Processus

On comprendra facilement que la réalisation des objectifs que nous nous étions fixés ne pouvait être la tâche d'un seul homme. Cette réforme fut conçue comme une oeuvre de réflexion collective. Il a paru alors essentiel de prévoir divers stades de participation ou de consultation permettant l'expression de points de vue, professionnels et profanes, sur les différents aspects de la réforme.

Un premier stade de consultation prend la forme de comités d'étude chargés de proposer un projet de réforme dans un secteur déterminé du droit civil. Le Comité constitue la cheville ouvrière de la réforme. Composé, en général, de trois à sept juristes: magistrats, praticiens, fonctionnaires et professeurs, il peut compter sur la collaboration constante d'attachés de recherche; il peut commanditer une recherche particulière, consulter des experts: juristes ou autres, interviewer des personnes ou des organismes que telle ou telle réforme est susceptible d'affecter; il rédige, enfin, en langues française et anglaise, un rapport comportant un projet de réforme accompagné d'un exposé des motifs.

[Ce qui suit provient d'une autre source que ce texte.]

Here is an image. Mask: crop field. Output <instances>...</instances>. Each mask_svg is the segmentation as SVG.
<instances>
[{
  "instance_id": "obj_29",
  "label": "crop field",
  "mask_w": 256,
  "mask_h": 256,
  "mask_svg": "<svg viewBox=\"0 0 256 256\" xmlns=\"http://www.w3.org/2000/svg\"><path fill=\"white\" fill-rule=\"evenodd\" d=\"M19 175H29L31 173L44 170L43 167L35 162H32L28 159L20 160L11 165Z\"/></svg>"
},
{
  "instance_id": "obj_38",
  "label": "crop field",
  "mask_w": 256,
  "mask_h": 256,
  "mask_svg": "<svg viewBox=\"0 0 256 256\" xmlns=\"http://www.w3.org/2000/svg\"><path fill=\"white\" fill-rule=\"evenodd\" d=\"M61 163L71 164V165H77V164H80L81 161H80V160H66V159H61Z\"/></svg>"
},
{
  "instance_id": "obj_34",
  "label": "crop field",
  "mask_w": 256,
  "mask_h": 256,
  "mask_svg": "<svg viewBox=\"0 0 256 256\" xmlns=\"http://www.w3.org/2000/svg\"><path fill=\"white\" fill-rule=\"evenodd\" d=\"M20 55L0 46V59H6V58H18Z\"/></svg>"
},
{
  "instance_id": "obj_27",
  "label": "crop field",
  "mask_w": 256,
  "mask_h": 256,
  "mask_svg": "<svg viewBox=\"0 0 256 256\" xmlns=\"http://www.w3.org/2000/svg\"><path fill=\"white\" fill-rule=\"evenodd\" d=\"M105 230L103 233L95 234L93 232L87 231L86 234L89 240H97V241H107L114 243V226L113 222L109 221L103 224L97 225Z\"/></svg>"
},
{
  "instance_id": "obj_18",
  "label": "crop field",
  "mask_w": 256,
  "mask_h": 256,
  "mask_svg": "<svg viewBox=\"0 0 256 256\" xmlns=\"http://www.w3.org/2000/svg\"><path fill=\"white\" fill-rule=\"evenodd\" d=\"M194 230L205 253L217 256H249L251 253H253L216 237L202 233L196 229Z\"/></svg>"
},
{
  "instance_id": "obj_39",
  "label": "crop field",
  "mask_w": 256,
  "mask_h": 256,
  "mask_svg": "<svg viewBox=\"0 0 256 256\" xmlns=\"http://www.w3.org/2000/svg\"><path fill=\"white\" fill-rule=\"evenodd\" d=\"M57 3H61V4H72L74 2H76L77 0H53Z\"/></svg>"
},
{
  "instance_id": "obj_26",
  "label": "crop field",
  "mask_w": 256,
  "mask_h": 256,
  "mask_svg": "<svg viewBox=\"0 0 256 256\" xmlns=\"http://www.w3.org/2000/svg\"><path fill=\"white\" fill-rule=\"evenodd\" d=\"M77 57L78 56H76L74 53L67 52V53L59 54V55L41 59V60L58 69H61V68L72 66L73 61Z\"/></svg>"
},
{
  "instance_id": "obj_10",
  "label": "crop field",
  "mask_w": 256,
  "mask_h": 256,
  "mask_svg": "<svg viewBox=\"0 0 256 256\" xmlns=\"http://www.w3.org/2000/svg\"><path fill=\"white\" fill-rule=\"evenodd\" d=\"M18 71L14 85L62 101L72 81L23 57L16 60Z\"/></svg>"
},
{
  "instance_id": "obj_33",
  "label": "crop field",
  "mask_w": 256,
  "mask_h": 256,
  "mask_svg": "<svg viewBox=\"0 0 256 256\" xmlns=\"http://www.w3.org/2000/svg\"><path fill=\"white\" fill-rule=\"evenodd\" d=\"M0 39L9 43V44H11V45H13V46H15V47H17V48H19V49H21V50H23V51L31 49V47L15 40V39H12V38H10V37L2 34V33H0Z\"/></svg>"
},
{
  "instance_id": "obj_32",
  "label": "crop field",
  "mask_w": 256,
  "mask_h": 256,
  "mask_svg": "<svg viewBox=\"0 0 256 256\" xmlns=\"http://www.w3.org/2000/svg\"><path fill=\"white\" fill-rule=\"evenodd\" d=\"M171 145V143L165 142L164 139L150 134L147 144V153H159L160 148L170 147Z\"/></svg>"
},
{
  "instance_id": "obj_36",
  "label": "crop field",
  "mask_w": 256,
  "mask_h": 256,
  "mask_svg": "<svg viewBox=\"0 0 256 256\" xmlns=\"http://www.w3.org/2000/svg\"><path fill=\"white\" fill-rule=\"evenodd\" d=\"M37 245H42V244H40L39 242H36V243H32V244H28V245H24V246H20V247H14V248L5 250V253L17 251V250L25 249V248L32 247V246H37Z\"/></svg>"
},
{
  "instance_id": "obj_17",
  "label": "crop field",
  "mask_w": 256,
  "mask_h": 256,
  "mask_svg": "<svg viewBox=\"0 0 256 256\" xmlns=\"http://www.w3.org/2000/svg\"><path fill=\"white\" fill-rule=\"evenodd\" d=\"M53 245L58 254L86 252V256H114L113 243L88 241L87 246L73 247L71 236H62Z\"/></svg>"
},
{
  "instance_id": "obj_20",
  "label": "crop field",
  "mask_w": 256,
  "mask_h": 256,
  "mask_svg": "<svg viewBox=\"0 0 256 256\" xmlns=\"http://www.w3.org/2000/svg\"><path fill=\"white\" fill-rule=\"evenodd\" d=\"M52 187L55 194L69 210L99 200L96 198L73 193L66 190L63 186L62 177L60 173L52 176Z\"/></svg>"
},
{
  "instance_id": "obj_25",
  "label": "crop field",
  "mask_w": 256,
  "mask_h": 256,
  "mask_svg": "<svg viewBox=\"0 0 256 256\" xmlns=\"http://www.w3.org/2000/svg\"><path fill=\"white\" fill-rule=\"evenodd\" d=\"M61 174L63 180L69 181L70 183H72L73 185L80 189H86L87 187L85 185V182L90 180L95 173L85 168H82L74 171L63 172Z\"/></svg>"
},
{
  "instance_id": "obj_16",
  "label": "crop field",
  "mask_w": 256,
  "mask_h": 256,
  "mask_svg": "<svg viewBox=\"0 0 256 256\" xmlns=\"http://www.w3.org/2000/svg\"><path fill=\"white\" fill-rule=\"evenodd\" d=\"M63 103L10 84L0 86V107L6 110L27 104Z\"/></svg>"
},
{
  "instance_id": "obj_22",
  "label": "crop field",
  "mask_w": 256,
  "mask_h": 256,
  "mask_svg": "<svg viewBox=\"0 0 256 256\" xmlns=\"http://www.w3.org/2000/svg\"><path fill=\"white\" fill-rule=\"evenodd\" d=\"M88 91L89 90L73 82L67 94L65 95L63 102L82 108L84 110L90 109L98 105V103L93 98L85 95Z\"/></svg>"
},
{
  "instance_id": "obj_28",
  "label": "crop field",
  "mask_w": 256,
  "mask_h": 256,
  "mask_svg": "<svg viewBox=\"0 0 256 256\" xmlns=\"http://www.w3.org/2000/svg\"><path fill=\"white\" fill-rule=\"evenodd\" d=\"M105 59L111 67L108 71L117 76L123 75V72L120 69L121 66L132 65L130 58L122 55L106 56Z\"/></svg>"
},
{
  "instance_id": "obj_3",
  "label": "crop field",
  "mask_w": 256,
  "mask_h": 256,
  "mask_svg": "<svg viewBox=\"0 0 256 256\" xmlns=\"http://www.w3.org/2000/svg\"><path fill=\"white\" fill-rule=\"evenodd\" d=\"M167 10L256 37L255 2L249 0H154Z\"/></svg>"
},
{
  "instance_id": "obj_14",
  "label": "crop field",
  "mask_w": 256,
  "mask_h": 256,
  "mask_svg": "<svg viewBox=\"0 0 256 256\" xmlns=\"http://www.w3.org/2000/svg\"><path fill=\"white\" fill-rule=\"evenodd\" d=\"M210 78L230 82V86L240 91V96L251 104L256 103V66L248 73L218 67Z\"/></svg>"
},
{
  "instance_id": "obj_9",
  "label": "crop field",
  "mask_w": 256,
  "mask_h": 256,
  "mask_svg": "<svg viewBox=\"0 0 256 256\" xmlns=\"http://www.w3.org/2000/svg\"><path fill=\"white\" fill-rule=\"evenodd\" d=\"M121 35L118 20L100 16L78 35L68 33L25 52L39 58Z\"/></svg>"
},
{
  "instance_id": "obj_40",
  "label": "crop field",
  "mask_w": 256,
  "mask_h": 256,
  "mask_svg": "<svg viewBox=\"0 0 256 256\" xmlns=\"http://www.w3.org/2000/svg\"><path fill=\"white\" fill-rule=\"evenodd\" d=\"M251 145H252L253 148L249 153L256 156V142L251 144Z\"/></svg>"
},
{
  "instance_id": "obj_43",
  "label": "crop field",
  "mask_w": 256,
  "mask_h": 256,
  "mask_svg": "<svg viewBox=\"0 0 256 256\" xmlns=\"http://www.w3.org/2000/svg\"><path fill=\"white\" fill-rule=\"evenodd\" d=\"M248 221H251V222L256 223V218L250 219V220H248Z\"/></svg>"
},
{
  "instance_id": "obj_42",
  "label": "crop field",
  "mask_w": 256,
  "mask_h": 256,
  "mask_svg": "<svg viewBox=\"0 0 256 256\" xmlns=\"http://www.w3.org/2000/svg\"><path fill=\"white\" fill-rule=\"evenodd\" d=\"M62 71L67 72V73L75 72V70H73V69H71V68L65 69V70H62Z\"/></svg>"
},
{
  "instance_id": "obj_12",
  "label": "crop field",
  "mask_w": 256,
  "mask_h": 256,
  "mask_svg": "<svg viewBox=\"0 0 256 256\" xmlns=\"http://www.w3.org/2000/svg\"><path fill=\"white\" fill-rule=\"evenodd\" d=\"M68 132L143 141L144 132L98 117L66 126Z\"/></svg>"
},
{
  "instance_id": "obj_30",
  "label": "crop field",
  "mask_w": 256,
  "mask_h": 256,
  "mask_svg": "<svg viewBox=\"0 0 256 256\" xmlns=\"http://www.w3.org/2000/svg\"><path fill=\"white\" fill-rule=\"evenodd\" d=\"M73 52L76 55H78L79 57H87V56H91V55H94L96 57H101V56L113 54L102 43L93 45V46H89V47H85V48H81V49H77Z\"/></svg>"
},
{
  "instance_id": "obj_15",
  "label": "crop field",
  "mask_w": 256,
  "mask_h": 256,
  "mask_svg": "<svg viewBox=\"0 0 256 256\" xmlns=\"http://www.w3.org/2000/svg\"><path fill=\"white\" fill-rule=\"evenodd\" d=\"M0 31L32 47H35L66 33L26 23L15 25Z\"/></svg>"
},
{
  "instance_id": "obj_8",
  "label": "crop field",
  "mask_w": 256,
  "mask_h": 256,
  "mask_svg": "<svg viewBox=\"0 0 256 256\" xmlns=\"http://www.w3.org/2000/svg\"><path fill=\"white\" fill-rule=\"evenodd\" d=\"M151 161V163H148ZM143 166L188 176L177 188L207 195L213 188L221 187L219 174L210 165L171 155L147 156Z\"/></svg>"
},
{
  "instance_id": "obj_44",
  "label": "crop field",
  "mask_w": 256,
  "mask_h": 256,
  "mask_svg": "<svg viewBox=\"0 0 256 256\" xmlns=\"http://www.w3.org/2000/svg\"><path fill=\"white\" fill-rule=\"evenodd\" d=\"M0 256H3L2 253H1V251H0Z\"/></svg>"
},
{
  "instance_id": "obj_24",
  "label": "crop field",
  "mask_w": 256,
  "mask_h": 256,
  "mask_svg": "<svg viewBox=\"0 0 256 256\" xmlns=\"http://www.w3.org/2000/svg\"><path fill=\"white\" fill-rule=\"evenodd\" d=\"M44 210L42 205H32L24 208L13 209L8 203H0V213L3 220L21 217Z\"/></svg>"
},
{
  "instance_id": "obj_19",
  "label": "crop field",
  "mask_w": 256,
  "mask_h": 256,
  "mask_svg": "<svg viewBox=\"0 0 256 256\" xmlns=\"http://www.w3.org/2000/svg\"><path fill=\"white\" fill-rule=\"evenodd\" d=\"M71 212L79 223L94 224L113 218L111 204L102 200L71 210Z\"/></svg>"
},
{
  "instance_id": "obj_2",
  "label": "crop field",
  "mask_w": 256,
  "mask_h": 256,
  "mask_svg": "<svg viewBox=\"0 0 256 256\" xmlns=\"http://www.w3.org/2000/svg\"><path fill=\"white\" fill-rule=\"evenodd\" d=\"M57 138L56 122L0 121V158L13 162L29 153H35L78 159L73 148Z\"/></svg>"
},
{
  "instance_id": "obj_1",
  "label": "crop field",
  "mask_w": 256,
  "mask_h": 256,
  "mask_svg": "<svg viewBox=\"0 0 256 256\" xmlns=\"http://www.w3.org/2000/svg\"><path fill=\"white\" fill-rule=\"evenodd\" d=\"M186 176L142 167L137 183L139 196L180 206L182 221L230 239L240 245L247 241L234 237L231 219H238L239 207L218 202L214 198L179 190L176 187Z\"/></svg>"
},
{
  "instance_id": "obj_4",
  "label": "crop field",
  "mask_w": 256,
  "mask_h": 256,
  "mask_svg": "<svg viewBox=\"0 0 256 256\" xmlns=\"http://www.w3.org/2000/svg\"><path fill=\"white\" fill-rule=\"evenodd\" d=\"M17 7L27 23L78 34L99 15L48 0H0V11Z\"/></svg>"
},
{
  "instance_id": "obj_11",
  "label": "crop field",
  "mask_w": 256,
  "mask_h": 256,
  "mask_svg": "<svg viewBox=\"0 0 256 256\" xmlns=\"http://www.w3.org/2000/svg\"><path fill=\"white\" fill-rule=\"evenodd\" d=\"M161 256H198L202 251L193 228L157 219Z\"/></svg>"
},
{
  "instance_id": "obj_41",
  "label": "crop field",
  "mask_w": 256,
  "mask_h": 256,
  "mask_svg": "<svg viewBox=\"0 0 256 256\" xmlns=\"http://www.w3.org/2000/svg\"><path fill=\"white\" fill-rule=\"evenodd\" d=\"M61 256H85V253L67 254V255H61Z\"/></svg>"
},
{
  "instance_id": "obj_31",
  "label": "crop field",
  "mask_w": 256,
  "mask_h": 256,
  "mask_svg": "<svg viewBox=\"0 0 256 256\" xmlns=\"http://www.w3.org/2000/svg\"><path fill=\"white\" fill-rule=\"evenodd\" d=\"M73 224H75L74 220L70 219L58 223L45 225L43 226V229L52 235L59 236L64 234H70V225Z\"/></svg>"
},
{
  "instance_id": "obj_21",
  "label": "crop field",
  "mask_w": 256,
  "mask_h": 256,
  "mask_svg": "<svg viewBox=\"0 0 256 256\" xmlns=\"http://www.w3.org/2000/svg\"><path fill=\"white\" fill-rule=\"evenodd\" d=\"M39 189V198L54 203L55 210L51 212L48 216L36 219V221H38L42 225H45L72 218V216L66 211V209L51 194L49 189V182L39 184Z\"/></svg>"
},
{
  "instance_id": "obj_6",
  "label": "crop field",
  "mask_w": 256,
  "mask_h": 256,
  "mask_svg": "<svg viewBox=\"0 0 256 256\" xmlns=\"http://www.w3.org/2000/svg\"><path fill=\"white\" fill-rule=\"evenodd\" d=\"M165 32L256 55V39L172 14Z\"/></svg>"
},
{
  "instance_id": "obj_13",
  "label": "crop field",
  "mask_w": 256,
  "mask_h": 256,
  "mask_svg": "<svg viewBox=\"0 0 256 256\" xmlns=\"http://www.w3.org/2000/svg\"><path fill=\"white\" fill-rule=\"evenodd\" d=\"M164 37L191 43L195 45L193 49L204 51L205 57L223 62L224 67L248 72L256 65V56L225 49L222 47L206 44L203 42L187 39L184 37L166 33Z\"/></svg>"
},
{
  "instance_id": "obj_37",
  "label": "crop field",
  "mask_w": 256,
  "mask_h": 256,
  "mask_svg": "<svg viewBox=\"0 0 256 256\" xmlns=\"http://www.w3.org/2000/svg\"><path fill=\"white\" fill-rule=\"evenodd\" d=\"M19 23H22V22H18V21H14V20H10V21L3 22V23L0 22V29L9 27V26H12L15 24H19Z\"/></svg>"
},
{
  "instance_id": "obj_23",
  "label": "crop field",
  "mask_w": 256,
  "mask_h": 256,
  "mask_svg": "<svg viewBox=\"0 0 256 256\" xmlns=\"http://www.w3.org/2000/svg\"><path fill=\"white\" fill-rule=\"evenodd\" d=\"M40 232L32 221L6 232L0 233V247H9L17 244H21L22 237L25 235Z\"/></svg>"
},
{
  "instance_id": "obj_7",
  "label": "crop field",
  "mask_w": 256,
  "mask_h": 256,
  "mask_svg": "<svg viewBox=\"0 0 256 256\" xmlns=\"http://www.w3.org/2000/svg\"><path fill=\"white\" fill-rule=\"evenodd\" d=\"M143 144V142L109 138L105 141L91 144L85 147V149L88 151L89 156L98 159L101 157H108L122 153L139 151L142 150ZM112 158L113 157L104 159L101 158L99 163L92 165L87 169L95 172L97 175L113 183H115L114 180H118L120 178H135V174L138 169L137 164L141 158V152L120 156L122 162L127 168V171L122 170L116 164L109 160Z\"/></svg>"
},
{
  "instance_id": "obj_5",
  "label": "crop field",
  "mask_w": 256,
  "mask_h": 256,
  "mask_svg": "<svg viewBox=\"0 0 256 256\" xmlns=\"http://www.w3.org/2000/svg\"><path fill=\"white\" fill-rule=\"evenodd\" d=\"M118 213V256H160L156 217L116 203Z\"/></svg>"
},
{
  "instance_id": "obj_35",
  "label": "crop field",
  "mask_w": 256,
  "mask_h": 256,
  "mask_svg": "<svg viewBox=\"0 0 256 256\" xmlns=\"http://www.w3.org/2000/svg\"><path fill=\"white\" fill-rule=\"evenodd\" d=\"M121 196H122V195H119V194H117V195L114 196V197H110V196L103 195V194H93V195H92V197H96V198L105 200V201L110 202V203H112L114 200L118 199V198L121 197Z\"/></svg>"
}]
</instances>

S'ouvre alors le deuxième stade de consultation qui comporte une participation externe. Il a en effet paru souhaitable de soumettre les rapports des Comités à la libre critique des personnes et des organismes intéressés. Aussi, chacun des quarante-sept rapports des Comités de l'Office, tiré à environ deux mille exemplaires, fut-il adressé aux ministères, tribunaux, universités, chambres professionnelles, syndicats, associations féminines, formations politiques, sociétés religieuses, agences sociales, institutions bancaires, organes d'information; également à un nombre croissant de particuliers qui, de tous côtés, manifestaient un intérêt pour la réforme du Code; enfin à des civilistes et comparatistes étrangers. Chacun est invité à faire connaître par écrit, dans un délai fixé, ses observations et surtout ses critiques.

Si la matière s'y prête ou si la nature des observations le justifie, des séances d'étude ou d'information publiques sont convoquées afin de permettre, soit aux membres d'un Comité de mieux connaître la pensée des auteurs des mémoires, soit même de permettre aux auteurs des mémoires de discuter entre eux des diverses options législatives en cause. Cette formule a parfois donné d'excellents résultats car elle a permis de constater que l'écart des intérêts n'est pas toujours irréductible, qu'un accord est souvent possible ou encore que la diversité des opinions résulte non pas toujours de noirs desseins, mais bien le plus souvent d'intérêts légitimement opposés. Ces consultations terminées, le Comité reprend l'examen de son rapport à la lumière de ces observations, commentaires et critiques et prépare le rapport final qu'il soumet à l'Office.

Le troisième stade de consultation consiste dans la coordination des travaux des comités d'étude. On comprend aisément que si, comme il a pu le faire, chaque Comité présente, en toute liberté, ses options législatives, il peut en résulter - et il est bon qu'il en soit ainsi - des conflits de politique législative ou encore de terminologie. Il serait, en effet, étonnant aujourd'hui que quelque cent cinquante juristes, représentant les divers secteurs de la profession, appartenant à des générations différentes, venant de tous les coins du Québec, chacun ayant fait sienne une option politique, sociale, religieuse ou morale, en viennent en tout temps à s'exprimer d'une seule voix. Il a donc fallu assurer la coordination des travaux par la constitution d'un Comité de coordination auquel furent déférés les conflits aigus de politique législative; puis, par la création d'un Comité de lecture chargé d'assurer la correction du style et l'uniformité du vocabulaire; puis, enfin, si la chose s'avérait nécessaire, par l'arbitrage du Président de l'Office.

Ainsi fut conçu et rédigé le Projet de Code civil.